Tuesday, 7 November 2023

How to get your guest(s) to eat more: 01 (London)


The Chinese style of hospitality is to make sure your guests have enough to eat — the host must not be seen to be stingy.  The guests, on their part, must make sure they’re not seen to be greedy, so they must exercise restraint — I’d heard of people who’d actually eat BEFORE going to a dinner party, so that they really cannot eat much.  This is, therefore, the ritual (what I call “a silly game”): the host will press the guests to eat more food, the guests will decline; this will go on for a few times (sometimes even five) before one party surrenders.  It’s an interesting exercise for guessing who’s genuine: in pressing more food onto the guests’ plate / in refusing another helping.

    I’ve always found food tastes better when partaken in company.  (When I’m the guest, there’s also the element of the host being a better cook than I, which is not difficult.)  So, it’s not surprising that I end up eating more than my usual quantity.  (My mouth and stomach do not always work together: if my mouth fancies the food, my stomach gets overruled even when it has no more room.)

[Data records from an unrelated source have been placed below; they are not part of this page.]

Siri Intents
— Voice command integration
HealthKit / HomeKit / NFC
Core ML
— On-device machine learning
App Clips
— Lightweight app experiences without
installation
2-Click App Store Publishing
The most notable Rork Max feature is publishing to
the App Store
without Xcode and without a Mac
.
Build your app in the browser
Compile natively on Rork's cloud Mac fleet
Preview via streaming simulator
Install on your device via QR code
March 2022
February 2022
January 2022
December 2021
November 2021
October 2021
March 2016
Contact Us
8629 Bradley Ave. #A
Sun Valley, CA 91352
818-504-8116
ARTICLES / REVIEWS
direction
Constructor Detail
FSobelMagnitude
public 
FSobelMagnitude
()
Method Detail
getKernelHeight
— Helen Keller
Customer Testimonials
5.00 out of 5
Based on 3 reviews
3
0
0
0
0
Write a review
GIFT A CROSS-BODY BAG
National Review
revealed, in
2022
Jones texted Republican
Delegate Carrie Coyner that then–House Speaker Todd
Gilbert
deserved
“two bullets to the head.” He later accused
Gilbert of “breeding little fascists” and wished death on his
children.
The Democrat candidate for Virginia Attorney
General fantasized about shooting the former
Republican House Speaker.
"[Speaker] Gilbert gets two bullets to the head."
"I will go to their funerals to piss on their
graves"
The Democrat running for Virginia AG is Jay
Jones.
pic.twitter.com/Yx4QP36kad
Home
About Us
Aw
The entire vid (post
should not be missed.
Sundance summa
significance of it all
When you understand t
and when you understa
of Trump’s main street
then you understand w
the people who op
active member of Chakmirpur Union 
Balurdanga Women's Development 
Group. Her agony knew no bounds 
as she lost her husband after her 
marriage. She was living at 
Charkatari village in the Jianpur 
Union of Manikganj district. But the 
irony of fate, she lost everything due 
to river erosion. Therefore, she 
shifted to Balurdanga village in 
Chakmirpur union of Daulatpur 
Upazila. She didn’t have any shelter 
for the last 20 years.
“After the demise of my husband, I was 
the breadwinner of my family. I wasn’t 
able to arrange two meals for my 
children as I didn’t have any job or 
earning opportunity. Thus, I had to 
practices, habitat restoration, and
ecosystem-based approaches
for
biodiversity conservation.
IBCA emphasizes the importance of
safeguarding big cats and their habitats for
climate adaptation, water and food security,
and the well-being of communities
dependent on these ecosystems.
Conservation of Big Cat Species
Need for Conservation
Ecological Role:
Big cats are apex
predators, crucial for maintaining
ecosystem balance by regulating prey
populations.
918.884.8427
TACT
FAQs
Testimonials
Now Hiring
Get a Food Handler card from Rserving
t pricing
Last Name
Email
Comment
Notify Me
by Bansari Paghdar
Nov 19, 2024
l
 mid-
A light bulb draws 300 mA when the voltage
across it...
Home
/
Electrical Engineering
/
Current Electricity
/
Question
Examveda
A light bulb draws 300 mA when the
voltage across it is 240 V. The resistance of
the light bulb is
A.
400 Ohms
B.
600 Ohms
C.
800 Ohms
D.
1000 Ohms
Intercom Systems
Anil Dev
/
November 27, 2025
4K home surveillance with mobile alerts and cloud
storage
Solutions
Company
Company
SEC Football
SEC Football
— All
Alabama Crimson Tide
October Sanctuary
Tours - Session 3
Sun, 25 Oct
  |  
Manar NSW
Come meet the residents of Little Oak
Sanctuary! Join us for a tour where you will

    The other element is my abhorrence of waste, so I will clean out the rest of the dish if there’s any threat of it being binned, even when I've had enough already.  This is where some astute friends have worked out how to get me to eat more or take the rest home.

    One of them, ex-student Slovak Martin, would take the dish to the bin, sort of dangle it close to the flipped-up lid as if about to tip the contents in, and look at me with raised eyebrows.  Never failed to help me decide I’d eat that last morsel or take it home.

    Mauritian Colette would cook an extra large portion, then say they don’t eat leftovers, that it’d all go to the food waste recycling bin (therefore not really wasted).  I always succumb.